** Texto **
━━━━━━━━

Si bien “La moda es política” ha sido el estandarte con el que hemos transitado por el mundo (de la moda) aquello a quienes nos gusta pensarla como algo más profundo que un simple conjunto de banalidades estéticas, es cierto que últimamente, en medio del clima sociopolítico actual ha tomado una dimensión mucho más amplia, a veces con el riesgo de caer en las mismas dinámicas vacías y enajenantes que, se supone, la expresión y el concepto detrás siempre buscaron evitar.
Sin embargo, la más pura materialización de “La moda es política” sigue estando en las calles, más allá de los performances en espacios pequeñísimos completamente alejados de aquellos a quienes pretenden homenajear, o de las playeras de noventa dólares.

━━━━━━━━

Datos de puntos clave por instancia

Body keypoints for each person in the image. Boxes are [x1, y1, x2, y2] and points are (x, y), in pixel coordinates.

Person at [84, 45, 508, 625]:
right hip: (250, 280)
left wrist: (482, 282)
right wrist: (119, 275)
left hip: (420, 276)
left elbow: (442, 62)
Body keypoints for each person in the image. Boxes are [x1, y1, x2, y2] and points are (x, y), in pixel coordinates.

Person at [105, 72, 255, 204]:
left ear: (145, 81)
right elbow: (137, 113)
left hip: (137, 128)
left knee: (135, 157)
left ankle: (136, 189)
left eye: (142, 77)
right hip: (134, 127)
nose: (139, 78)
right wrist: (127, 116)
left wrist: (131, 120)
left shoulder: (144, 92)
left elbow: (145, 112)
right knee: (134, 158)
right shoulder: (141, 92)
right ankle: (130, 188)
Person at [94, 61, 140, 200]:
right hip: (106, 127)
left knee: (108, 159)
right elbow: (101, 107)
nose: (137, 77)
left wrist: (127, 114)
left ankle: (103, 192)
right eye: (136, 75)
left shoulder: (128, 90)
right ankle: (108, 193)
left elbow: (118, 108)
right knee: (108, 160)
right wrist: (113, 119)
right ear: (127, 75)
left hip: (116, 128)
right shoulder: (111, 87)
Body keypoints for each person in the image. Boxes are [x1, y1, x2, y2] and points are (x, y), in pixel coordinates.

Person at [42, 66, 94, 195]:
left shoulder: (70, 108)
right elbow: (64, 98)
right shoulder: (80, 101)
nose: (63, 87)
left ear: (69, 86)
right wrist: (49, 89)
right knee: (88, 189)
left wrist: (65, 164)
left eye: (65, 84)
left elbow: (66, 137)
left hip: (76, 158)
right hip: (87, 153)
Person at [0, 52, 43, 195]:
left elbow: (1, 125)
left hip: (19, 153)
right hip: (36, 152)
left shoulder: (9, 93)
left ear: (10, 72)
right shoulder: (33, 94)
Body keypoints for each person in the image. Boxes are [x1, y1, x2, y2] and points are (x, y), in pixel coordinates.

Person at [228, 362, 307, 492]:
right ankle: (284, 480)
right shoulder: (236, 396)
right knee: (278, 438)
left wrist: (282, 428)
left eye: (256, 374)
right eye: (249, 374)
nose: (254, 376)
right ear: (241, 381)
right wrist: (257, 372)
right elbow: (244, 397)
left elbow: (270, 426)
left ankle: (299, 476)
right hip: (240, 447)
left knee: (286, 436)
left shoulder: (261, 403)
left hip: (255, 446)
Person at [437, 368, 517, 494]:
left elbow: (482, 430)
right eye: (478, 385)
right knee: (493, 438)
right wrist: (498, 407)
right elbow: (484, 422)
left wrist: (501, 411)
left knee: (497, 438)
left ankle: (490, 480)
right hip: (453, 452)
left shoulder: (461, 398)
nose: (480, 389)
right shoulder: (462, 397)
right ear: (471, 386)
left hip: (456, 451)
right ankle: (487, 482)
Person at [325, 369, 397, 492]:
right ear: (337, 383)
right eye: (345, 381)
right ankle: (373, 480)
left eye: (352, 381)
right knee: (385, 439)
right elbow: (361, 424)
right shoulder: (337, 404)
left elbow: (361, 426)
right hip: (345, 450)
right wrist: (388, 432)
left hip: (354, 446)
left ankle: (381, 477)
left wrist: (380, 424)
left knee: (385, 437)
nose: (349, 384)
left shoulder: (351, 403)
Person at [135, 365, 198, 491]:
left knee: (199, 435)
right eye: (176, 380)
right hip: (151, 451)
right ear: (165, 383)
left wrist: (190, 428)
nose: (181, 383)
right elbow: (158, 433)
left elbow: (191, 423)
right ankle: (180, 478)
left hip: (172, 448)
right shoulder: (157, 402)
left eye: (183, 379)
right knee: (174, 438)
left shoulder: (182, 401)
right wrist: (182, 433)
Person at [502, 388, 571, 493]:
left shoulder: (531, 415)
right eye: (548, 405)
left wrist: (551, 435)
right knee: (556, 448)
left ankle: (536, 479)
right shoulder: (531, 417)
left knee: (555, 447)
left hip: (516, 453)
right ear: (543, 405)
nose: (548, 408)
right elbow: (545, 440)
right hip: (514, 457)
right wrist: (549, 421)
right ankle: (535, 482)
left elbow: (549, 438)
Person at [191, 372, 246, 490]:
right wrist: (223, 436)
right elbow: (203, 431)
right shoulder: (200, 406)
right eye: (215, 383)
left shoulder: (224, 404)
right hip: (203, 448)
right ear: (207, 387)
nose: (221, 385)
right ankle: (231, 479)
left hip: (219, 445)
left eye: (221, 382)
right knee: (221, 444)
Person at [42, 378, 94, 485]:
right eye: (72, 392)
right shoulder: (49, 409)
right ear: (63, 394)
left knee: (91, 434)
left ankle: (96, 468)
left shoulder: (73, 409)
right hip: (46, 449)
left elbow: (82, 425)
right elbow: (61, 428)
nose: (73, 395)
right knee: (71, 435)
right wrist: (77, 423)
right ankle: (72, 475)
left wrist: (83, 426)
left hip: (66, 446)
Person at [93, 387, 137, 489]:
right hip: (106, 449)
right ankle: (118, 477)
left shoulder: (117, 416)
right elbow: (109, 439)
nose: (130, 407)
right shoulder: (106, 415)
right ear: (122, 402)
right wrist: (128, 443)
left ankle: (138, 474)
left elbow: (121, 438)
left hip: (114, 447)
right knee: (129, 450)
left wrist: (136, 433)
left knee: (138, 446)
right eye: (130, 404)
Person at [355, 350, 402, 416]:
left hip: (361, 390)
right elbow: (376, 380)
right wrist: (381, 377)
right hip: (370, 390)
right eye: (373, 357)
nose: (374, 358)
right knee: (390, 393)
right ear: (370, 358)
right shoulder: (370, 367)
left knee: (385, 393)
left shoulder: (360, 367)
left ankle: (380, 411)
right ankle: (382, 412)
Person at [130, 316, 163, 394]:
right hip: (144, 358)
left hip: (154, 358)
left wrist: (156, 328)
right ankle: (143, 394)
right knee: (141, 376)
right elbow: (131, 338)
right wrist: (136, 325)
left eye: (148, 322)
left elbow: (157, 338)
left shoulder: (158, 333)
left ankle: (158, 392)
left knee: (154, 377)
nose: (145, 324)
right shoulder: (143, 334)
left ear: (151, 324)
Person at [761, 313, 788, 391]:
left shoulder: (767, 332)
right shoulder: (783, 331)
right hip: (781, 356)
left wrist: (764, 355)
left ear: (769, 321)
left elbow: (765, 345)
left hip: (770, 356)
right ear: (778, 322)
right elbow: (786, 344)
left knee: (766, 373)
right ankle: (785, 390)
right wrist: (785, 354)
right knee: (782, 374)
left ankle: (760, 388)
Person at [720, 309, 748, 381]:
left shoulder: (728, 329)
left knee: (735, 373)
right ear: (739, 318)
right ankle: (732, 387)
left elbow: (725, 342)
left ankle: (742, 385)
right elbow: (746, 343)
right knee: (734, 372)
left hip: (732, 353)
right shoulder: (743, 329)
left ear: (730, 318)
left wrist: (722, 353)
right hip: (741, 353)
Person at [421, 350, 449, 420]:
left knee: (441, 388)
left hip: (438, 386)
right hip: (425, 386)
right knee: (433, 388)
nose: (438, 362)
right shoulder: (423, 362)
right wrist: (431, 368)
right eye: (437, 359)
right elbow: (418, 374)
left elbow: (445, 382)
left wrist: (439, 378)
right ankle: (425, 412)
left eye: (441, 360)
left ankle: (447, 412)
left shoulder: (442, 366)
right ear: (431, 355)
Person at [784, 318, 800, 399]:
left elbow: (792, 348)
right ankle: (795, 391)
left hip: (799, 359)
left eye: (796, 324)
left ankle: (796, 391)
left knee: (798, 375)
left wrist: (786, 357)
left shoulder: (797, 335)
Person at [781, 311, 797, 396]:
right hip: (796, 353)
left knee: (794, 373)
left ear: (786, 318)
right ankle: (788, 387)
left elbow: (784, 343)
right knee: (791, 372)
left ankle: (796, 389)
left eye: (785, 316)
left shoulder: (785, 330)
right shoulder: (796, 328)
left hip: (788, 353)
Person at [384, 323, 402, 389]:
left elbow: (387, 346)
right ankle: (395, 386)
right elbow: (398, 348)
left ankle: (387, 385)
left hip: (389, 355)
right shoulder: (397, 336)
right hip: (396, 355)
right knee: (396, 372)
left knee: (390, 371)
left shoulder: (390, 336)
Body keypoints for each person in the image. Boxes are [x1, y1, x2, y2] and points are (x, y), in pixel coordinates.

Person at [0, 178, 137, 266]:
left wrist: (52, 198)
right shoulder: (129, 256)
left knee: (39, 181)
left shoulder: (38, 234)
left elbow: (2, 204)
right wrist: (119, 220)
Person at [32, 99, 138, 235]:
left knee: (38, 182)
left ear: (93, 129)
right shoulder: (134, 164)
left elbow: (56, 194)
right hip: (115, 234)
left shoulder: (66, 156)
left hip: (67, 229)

━━━━━━━━

** Ejercicios **
[1] Anota todas las formas verbales en pretérito perfecto compuesto que aparecen en el texto sobre la moda como política.
[2] Pasa al inglés esta oración del texto sobre la moda como política: "Sin embargo, la más pura materialización de “La moda es política” sigue estando en las calles, más allá de los performances en espacios pequeñísimos completamente alejados de aquellos a quienes pretenden homenajear, o de las playeras de noventa dólares."
[3] Prosigue el texto sobre la moda como política a partir de su última oración.

** Respuestas **
[1]
ha sido
hemos transitado
ha tomado

[2] However, the purest materialization of “Fashion is political” is still found in the streets, beyond the performances in tiny spaces completely removed from those they claim to pay tribute to, or the ninety-dollar T-shirts.

[3]
La comunidad LGBTQI+ sigue siendo digna representante de cómo la moda, los cuerpos y la mera existencia, en su cotidianidad y empatía con otrxs, son políticos. En Melodrama no pudimos encontrar mejor demostración de lo anterior que la realización, el pasado fin de semana, de la Contramarcha de la Rabia LGBTQI+, llevada a cabo en Ciudad de México; un ejercicio en contra del pinkwashing, la discriminación sistemática y el genocidio en Gaza.